Lines with "trần": pull these out of the listing below.

-- Opening Marker --

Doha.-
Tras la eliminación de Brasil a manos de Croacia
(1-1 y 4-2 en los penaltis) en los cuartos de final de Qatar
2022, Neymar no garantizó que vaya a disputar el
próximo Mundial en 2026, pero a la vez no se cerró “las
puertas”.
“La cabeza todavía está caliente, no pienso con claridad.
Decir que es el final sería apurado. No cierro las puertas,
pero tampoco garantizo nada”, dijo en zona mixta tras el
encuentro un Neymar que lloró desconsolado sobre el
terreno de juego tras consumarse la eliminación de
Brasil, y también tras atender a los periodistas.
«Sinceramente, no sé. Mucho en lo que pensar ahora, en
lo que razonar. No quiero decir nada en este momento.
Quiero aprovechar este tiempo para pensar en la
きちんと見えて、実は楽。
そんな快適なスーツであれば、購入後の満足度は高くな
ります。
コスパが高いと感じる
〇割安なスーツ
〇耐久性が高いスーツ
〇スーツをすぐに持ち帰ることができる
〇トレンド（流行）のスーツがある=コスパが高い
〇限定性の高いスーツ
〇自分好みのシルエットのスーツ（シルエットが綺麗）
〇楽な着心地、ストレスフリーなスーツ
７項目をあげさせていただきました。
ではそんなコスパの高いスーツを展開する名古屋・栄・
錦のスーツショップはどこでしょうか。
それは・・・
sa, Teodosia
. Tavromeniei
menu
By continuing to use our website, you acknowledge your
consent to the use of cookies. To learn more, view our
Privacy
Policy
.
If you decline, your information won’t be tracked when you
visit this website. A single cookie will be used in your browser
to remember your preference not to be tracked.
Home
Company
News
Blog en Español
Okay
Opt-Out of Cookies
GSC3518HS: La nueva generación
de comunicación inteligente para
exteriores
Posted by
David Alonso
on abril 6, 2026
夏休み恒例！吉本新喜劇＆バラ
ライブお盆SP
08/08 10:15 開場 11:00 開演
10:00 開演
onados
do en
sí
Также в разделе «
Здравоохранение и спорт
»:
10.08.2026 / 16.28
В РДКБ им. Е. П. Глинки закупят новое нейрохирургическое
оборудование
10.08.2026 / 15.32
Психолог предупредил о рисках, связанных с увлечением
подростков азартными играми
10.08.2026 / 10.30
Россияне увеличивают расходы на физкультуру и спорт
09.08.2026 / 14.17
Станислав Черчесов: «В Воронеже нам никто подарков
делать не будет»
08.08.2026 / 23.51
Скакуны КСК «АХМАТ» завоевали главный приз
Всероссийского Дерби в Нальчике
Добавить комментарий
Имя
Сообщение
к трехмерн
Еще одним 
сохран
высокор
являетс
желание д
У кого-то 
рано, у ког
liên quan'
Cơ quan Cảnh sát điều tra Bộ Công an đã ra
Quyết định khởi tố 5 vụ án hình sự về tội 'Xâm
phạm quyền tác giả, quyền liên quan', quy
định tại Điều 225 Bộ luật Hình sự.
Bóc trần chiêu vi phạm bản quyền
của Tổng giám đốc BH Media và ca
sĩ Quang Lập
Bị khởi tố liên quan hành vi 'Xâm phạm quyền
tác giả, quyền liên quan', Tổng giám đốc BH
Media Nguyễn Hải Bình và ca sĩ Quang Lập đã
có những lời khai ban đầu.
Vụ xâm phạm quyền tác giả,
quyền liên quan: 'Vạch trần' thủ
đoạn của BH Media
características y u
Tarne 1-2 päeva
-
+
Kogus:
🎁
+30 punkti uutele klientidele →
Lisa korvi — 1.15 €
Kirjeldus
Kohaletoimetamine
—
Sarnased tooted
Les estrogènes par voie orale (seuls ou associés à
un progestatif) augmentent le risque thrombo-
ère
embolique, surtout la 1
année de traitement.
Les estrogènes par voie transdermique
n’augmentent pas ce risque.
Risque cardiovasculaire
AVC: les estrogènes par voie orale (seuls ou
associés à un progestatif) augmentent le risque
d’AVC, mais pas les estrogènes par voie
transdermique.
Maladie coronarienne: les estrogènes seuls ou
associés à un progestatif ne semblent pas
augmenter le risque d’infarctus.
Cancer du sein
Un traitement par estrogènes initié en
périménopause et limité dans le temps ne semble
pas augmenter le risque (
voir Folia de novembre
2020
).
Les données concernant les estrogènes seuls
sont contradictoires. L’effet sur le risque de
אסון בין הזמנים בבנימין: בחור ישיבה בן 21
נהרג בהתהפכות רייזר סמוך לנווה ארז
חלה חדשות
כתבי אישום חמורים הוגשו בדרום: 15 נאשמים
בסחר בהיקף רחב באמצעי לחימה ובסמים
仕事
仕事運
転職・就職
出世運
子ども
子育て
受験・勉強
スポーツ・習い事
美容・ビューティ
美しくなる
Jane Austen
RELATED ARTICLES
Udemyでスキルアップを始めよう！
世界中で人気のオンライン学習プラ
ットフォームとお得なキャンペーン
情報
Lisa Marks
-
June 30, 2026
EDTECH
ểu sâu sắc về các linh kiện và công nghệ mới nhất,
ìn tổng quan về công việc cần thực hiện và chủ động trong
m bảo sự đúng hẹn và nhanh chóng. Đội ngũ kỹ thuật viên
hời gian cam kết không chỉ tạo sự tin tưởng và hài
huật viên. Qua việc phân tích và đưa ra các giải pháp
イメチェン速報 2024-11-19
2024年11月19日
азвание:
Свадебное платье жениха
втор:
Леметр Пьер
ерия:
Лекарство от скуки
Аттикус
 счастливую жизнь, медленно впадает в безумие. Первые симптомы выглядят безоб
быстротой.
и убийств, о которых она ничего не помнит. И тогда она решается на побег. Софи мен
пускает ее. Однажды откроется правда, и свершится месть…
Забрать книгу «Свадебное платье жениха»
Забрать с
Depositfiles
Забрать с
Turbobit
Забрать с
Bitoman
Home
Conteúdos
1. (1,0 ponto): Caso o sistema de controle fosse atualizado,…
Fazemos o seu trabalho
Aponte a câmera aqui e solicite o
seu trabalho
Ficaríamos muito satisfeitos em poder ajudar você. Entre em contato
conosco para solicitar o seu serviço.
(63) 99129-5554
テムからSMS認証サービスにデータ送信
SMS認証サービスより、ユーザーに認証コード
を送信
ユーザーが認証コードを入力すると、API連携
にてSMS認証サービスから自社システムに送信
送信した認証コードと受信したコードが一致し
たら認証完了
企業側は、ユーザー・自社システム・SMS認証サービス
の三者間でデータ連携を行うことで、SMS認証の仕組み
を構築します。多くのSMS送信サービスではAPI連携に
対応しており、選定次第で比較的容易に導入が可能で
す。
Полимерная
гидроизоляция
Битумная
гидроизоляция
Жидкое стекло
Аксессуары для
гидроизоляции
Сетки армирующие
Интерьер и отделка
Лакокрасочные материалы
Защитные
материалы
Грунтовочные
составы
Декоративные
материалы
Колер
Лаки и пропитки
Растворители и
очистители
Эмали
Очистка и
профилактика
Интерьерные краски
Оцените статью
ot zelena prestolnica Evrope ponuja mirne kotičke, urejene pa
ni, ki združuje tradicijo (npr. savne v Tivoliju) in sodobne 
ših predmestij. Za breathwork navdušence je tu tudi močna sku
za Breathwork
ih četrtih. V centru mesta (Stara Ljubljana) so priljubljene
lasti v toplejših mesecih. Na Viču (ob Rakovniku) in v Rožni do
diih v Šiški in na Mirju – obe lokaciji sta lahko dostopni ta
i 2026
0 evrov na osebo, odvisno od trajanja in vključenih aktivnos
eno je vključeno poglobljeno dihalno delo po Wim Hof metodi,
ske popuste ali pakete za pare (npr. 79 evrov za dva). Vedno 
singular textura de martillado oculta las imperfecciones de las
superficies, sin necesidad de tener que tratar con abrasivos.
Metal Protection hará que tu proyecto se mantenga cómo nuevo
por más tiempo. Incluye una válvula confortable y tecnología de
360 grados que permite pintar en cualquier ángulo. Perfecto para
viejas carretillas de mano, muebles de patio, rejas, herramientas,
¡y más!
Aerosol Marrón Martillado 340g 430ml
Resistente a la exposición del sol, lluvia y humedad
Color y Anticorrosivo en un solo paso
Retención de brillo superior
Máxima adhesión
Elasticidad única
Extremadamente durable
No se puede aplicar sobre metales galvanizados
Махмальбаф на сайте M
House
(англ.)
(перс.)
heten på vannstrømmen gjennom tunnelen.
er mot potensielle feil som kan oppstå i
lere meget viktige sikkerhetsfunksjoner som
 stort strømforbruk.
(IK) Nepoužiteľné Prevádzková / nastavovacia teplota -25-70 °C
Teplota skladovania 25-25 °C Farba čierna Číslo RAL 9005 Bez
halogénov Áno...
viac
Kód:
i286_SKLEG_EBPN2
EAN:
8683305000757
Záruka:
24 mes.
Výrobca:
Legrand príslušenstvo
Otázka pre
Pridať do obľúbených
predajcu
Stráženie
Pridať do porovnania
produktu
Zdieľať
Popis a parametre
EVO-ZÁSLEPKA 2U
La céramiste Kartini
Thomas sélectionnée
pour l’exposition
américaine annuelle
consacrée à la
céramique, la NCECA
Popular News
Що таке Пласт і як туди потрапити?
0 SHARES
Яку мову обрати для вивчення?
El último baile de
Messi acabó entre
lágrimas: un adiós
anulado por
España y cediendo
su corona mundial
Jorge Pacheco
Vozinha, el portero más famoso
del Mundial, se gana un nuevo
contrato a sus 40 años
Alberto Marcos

-- Closing Marker --

Answer for the task
Bóc trần chiêu vi phạm bản quyền
quyền liên quan: 'Vạch trần' thủ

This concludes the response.